A video showing the similarities between Martial Law's and Bruce Lee's fighting styles.

In Tekken too, we see the same fetishisation of martial arts lore and mythology that Lee's appeal seemed to invoke among Western viewers. The characters are ridiculous international caricatures, defined mostly by fighting styles that border on fantasy; they are figures of weird comedy and incongruity as well as violence.

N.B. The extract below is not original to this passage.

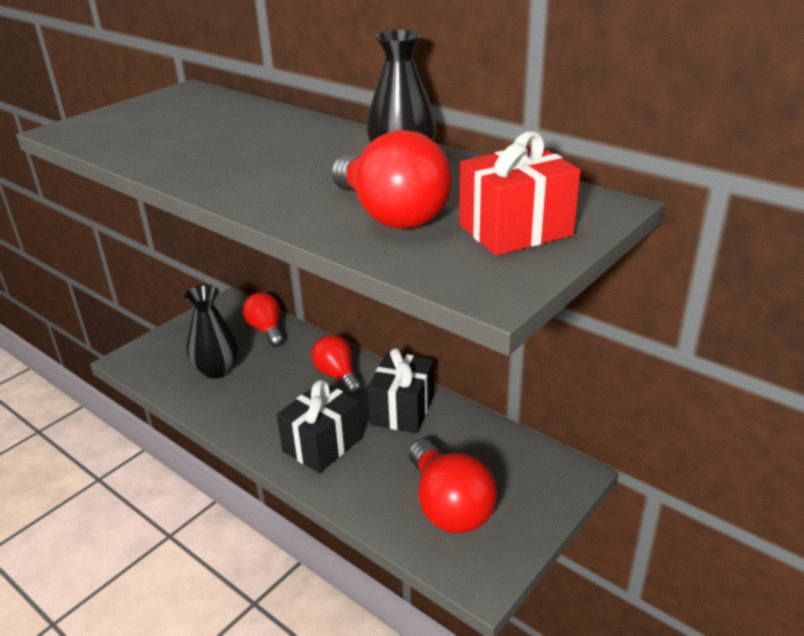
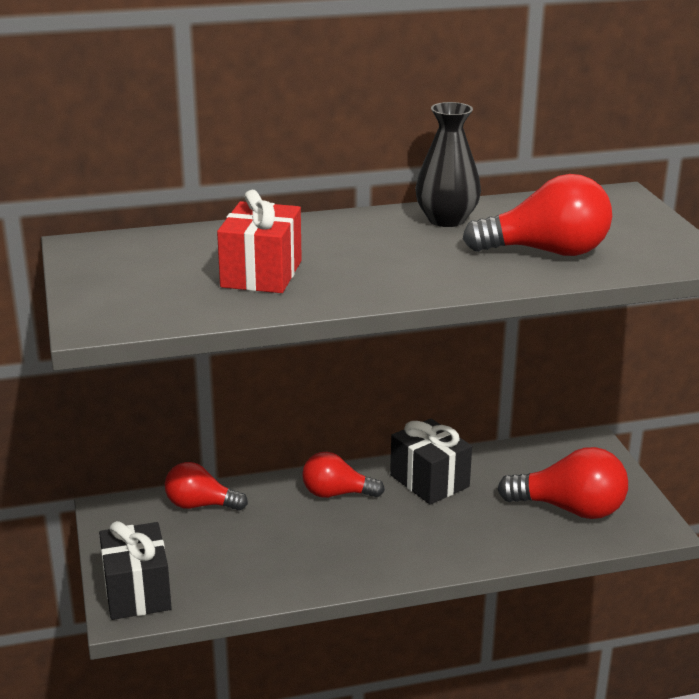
camera: 55 degrees left, 5 degrees down
black vase [184,285,239,379] -> none
black gift [277,380,362,473] -> black gift moved to [99,521,172,620]
red gift [459,132,581,256] -> red gift moved to [217,190,302,293]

Indeed, this is something most fighting games pull from Lee's canon – the idea that a plot can just be a group of disparate people meeting up for a fighting tournament. Every martial arts game ever made owes something to Enter The Dragon, Lee's multicultural beat-'em-up, with its clandestine fight club, exotic locations, and the central conceit that everyone present has a past to escape and an ulterior motive to fight through. Lee's films, like the best fighting games, combine tension, threat and humour; blaxploitation star Jim Kelly, granite-faced military veteran Chuck Norris and basketball player Kareem Abdul-Jabbar, all provided interesting, almost comedic combatants hinting at the bizarre rosters to come in titles like Street Fighter, Tekken and Fatal Fury.

Legacy of Lee

There have, of course, been other semi-official tie-ins. The passable movie conversion, Dragon: The Bruce Lee Story; the terrible Xbox brawler, Bruce Lee: Quest for the Dragon; the decent Game Boy Advance side-scroller, Bruce Lee Return of the Legend. But none of these really explored the legacy, atmosphere and style of Lee's movies like the truly great fighting games. To 1970s audiences in the West, Bruce Lee symbolised the 'otherness' of Asia and this is something the likes of Street Fighter, Soul Calibur and Tekken exploit and explore with their own characters, their own themes.

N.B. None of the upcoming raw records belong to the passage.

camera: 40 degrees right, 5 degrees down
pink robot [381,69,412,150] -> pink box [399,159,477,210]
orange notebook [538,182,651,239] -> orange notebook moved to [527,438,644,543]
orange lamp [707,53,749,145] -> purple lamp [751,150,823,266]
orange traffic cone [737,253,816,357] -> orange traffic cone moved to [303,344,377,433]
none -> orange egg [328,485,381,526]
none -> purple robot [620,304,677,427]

Bruce Lee's addition to UFC is interesting because it paints the actor not as some cult chopsocky star, but as a serious proponent and originator of mixed martial arts. Lee's style took in everything from austere classical systems to street fighting – so of course he should be here, going up against athletes he no doubt inspired.

Really, this shows how adaptable this pop culture legend is and how, like all true icons, Lee can be molded and re-interpreted to fit the tastes and concerns of each new generation.